▶ [Passage provided]
= = = = =

No peace talks are ever completely straightforward, but the process with
Jordan was very close to that. The main issues on the Jordanian side involved
ensuring a proper share of scarce water supplies; and dealing with Israel’s de
facto control of a fairly large area near the southern end of our border. A
number of kibbutzim and moshavim were farming the land there. But under the
post-1948 armistice, it had been allocated to Jordan. Israel’s priorities were to
put in place a fully open relationship of peace and cooperation, and to get
assurances Jordan would not allow its territory to be used by Palestinian groups
to launch terror attacks.

= = = = =

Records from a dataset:
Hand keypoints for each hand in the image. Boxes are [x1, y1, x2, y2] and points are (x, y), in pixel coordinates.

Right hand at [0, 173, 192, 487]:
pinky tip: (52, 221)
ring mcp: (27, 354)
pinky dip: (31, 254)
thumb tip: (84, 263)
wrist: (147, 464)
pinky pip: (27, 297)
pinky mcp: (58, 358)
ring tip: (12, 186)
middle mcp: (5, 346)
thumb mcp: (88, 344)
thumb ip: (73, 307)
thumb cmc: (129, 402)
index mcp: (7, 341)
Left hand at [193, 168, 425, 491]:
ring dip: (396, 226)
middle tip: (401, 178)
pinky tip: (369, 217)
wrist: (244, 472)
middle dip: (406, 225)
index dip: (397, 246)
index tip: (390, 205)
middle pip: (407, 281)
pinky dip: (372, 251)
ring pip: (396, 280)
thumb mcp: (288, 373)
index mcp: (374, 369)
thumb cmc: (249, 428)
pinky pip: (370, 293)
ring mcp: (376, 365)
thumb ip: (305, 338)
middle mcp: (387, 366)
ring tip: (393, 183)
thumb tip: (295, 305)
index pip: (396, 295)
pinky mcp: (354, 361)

= = = = =

▶ [The task] Resume the passage about the peace talks with Jordan, continuing from the sentence that ends "to launch terror attacks."

▶ [Result]
I was struck by how much more easily compromises can be found if you
truly trust the party on the other side. From my earlier meeting with Hussein in
England, before the Gulf War, I’d been impressed by the king’s thoughtful and
measured, yet warm and open, demeanor. That, in itself, inspired trust. But ever
since 1967, even in times of high tension, Israel and Jordan had kept open secret
lines of communication, and both sides had generally demonstrated a shared
desire, and ability, to steer clear of conflict. The main trade-off in the search for
a formal peace turned out to be not too difficult. We agreed to ensure water
provision, and to accept Jordanian sovereignty over the 1949 armistice area, in
return for which the king allowed the Israelis who had been working the land to
stay in place as lessees. On the final Wednesday of October 1994, near our
border crossing in the Arava desert, | watched as Rabin, King Hussein, and
President Clinton formally seal the full “Treaty of Peace Between the State of
Israel and the Hashemite Kingdom of Jordan.”